The night of the fire is captured on Kate’s website through several videos shot from fixed GoPro cameras. The fire front passed in half an hour, and after two hours of “blacking out” with hoses the Nelsons thought about having a beer, but collapsed into bed instead at 4am. A week later they sat down in their unscathed home to watch their latest home videos and thought, “Wow!”

Our system is designed to turn on when you’ve basically got flames licking at your building, and it’s monsoonal – it delivers the equivalent rainfall of about 10 millimetres per minute.

Kate and Anthony are at pains to point out that staying to defend a property from bushfire is only for the most thoroughly prepared. And in their case, the home itself comprehensively ticked all the boxes for bushfire resistance. 

Their non-combustible cladding, for starters, is a critical safety measure according to Dr Ian Weir, research architect and founding member of the Bushfire Building Council of Australia. “Non-combustible materials – let’s actually make it so they don’t burn.” 

Ian regularly advises “Mums and Dads” who have bought land only to discover it’s Flame Zone-rated – the highest Bushfire Attack Level (BAL) measurement of a building’s potential exposure to ember attack, radiant heat and direct flame contact. He tells such buyers they’re privileged to build there, “but what goes with that privilege is the responsibility of building so you’re not part of the problem”.

In fact, nine out of 10 Australian homes in bushfire-prone regions are part of the problem, because they are not ‘bushfire resilient’, most pre-dating the introduction of bushfire building standards in 1991.  
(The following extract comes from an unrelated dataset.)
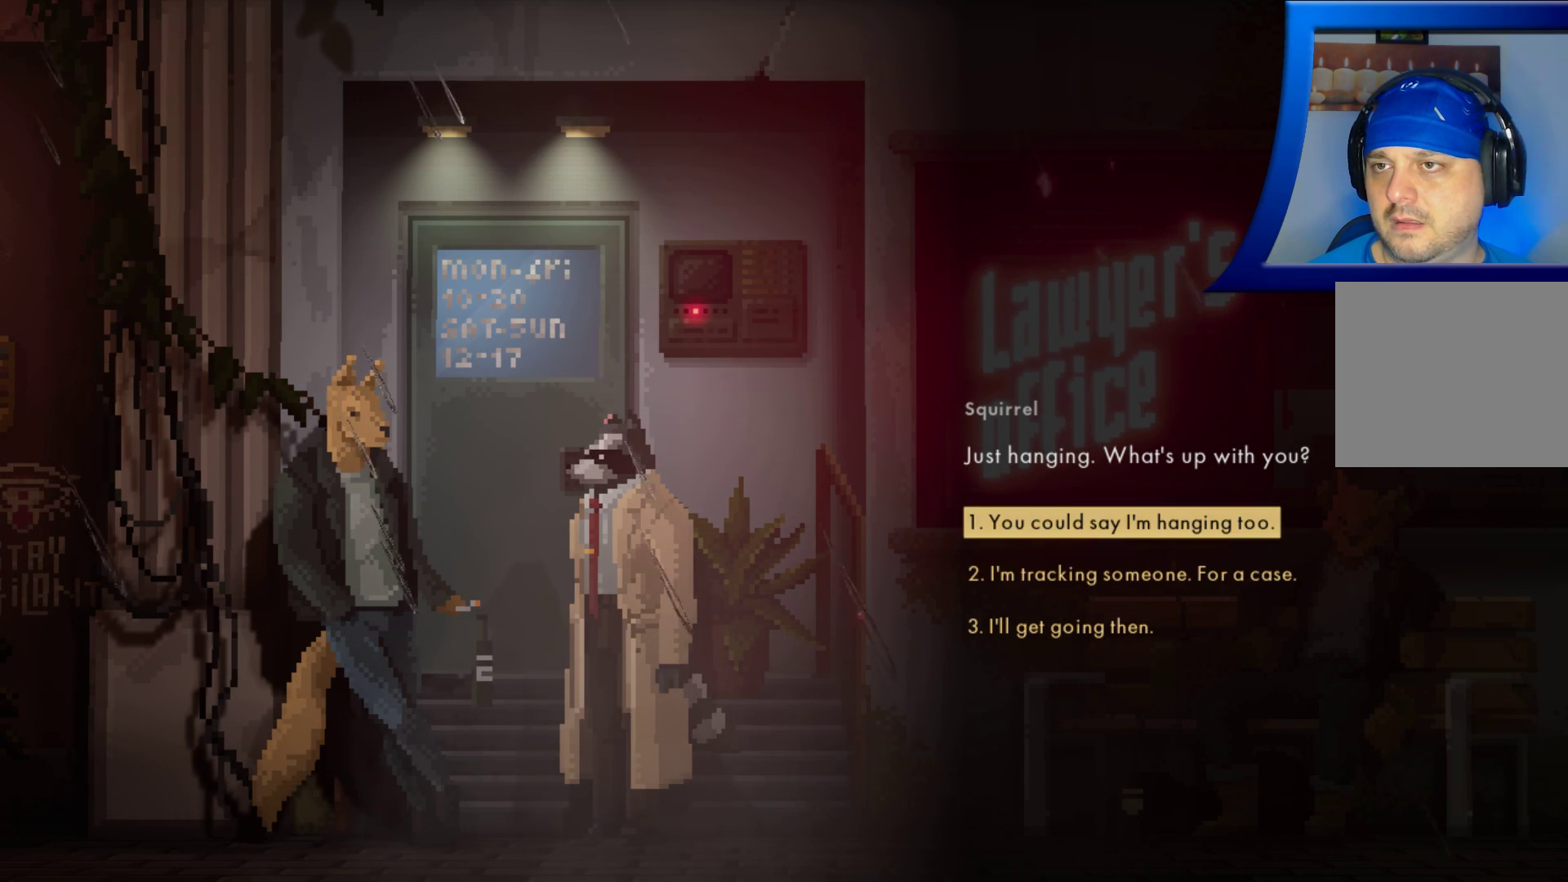
{"buttons": [], "left_stick": "center", "right_stick": "center", "events": [[133, "DPAD_DOWN", "down"], [250, "DPAD_DOWN", "up"], [383, "DPAD_DOWN", "down"], [500, "DPAD_DOWN", "up"]]}
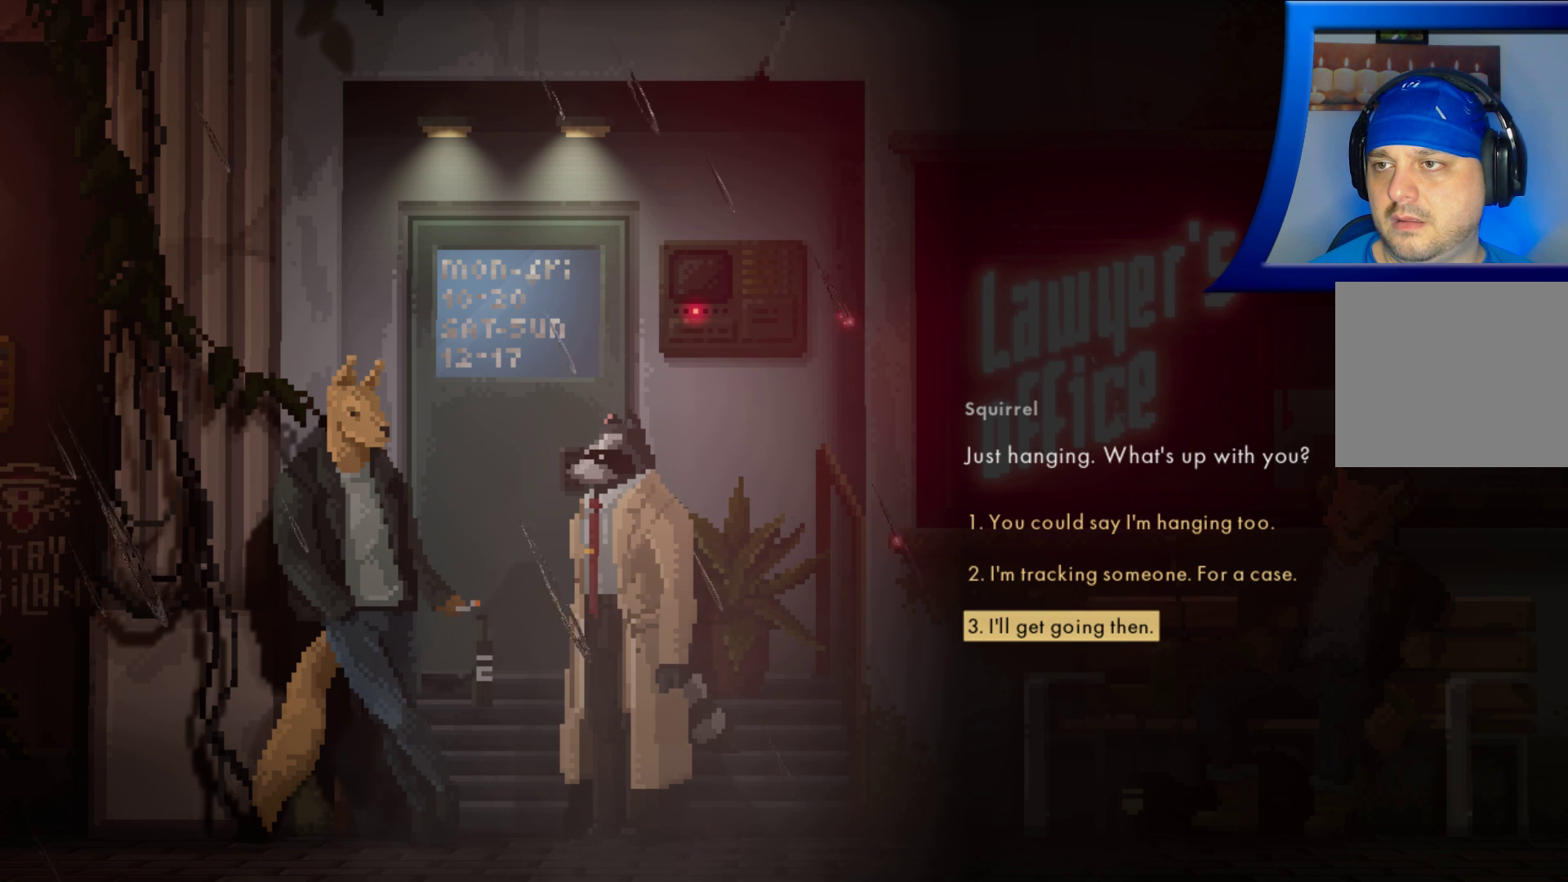
{"buttons": [], "left_stick": "center", "right_stick": "center", "events": []}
Of 2133 homes destroyed during the devastating 2009 Black Saturday fires, just 5.4 per cent were built to bushfire construction standards. Seven years later, only 18 per cent of buildings in the Wye River fire footprint met those standards. And even houses considered bushfire resilient on paper can be fatefully weakened by poor maintenance, non-compliance, and having combustible fuels within 10 metres.


Slides: Earth-sheltered housing design concepts by Baldwin O'Bryan Architects.


How we can build smarter


Last summer’s catastrophic bushfires, which exploded previous notions of where fire risk lies in this country, have again thrown the spotlight on how smart housing design and materials can help protect life and property. 

Major fires always prompt enquiries from heartbroken home owners to the Bushfire Building Council’s call lines, seeking advice on regulations and the latest in design and materials as they set out to rebuild. But in the last year large numbers of people who watched Australia burn – but weren’t affected themselves – have called too, asking what they can do to maximise their chance of survival when the next horror rages. 

Make existing homes more resilient

While built-from-scratch exemplars like the Nelsons’ Sarsfield home represent an ideal, BBCA chief executive Kate Cotter says much can be done to retrofit existing housing of any age and style to help reduce the risk of large-scale life and property loss.

“Everyone focuses on new builds, but it’s such a small fraction of the problem,” Kate says. “Legacy homes that don’t meet today’s bushfire standards are 90 per cent of our building stock, that’s 90 per cent of people in bushfire-prone areas who are highly exposed.” 

A particular danger, she says, is house-to-house ignition – essentially the domino effect that spreads fire between houses set less than 10 metres apart. “It’s very difficult to protect your house from the house next door [when it’s] on fire because it burns much hotter and longer than the bushfire itself.”

She says retro-fitting existing homes to protect them from embers – which according to the CSIRO cause more than 90 per cent of building loss in bushfires – is the smartest, cheapest, most sensible thing people can do. As our bushfires get more frequent and intense, and burn for longer, our loss rate is rising, making the economics of retro-fitting “almost a no-brainer”. 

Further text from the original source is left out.